ACTIONS TO TAKE:
1. List every question that TRP asks in the interview excerpt on digital signatures.
2. Carry on the interview excerpt on digital signatures from its final line.

(EXTRACT PROVIDED begins)

TRP: Can you describe the security measures in more detail? How can I verify the validity of the signature itself and the document as a whole?
RL: Digital signatures are the result of a standards-based cryptographic operation that typically takes place on a highly secure hardware appliance. The operation creates a coded message that binds the document and the signer and is unique to both of them.
By providing long-term proof of signer identity and data integrity, digital signatures enable organizations to securely and responsibly automate their signature-dependent processes.
If someone tries to tamper with the document, it is invalidated. And even if someone managed to 'hack' into a signature, it would be a useless set of data that they couldn't do anything with.
Users can easily validate the document and signature independently of the vendor solution by using applications, like Microsoft Office and Adobe Acrobat, which support digital signatures.
TRP: Is this technology really only for big companies and governments or SMEs too? And are digital signatures more widespread in some markets more than others?

(EXTRACT PROVIDED ends)
(PROVIDED DATA begins)

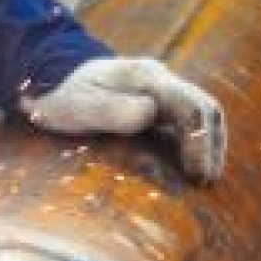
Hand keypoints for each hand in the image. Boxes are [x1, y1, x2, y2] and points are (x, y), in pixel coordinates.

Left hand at [21, 57, 226, 183]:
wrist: (48, 81)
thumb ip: (111, 110)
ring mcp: (158, 93)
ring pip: (199, 116)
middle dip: (212, 147)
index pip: (192, 108)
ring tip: (204, 179)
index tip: (198, 174)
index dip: (201, 143)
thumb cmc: (61, 95)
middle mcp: (159, 82)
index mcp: (146, 77)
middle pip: (205, 110)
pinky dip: (193, 145)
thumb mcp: (78, 105)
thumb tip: (150, 114)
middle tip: (207, 182)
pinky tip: (189, 169)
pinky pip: (184, 124)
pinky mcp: (154, 106)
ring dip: (207, 146)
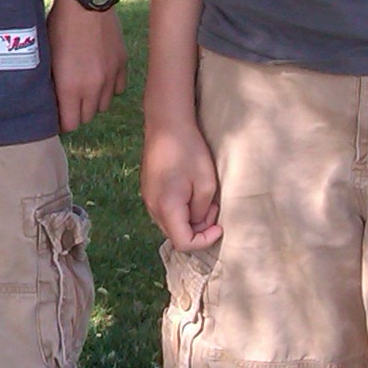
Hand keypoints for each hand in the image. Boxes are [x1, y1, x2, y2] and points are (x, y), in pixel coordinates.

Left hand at [48, 0, 126, 132]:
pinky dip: (109, 87)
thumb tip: (52, 99)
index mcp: (70, 88)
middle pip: (86, 117)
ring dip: (93, 101)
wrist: (86, 2)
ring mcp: (110, 77)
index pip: (70, 124)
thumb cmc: (59, 26)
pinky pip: (118, 89)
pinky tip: (99, 76)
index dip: (62, 122)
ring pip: (103, 105)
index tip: (56, 116)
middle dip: (76, 112)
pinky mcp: (121, 64)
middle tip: (67, 101)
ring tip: (83, 88)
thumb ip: (52, 83)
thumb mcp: (47, 57)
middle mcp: (93, 88)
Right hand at [140, 119, 222, 251]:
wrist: (166, 124)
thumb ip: (202, 211)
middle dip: (198, 229)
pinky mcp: (149, 189)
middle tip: (213, 208)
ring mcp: (148, 198)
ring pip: (170, 223)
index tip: (219, 226)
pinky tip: (190, 191)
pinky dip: (180, 209)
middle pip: (175, 235)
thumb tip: (198, 222)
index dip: (204, 240)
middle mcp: (152, 207)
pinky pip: (165, 210)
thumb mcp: (206, 184)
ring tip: (203, 199)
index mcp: (166, 208)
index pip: (183, 243)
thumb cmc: (189, 151)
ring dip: (189, 219)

(PROVIDED DATA ends)

ANSWERS TO THE EXERCISE:
1.
- Can you describe the security measures in more detail?
- How can I verify the validity of the signature itself and the document as a whole?
- Is this technology really only for big companies and governments or SMEs too?
- And are digital signatures more widespread in some markets more than others?

2.
RL: Companies of any size can use digital signatures. Sure, we have examples like the European Court of Human Rights, which uses our CoSign solution to digitally sign some 500,000 letters a year, but at the other end of the scale, there are some very small organisations using our technology over the cloud.
Digital signatures could apply to any organisation that has a need for secure signatures, but in particular, we've seen strong adoption among life sciences, in-house legal and law firms, public sector, energy, and financial services.
Some other example users include the Royal Navy, GSK, Credit Suisse, EDF, Bayer, Johnson and Johnson, Bechtel, Foster Wheeler, GKN and a whole host of education, healthcare and government organisations.
TRP: The theory makes sense, but how easy are these digital signatures to implement?
RL: Cloud, on-premise and even mobile options are available. Depending on the solution chosen, users can be signing their Word, Excel and PDF documents within a couple of days with minimal training.
Whatever solution is chosen, it should be easy to integrate with existing systems, including office, document management, workflow and collaboration tools. For instance, CoSign integrates with Microsoft Office, SharePoint, Oracle, OpenText, Alfresco, K2, Nintex, AutoCAD, HP Autonomy's WorkSite among others.
TRP: Okay Ronan, so if you've managed to convince our readers, what should they look for when shopping for a digital signature solution?
RL: Like any area of enterprise IT, it's going to depend on the business, but here is my suggested tick list. The system needs to be tamper-proof, so if anyone changes the document, the signature is invalidated. Compliance with regulation and legislation is a must have.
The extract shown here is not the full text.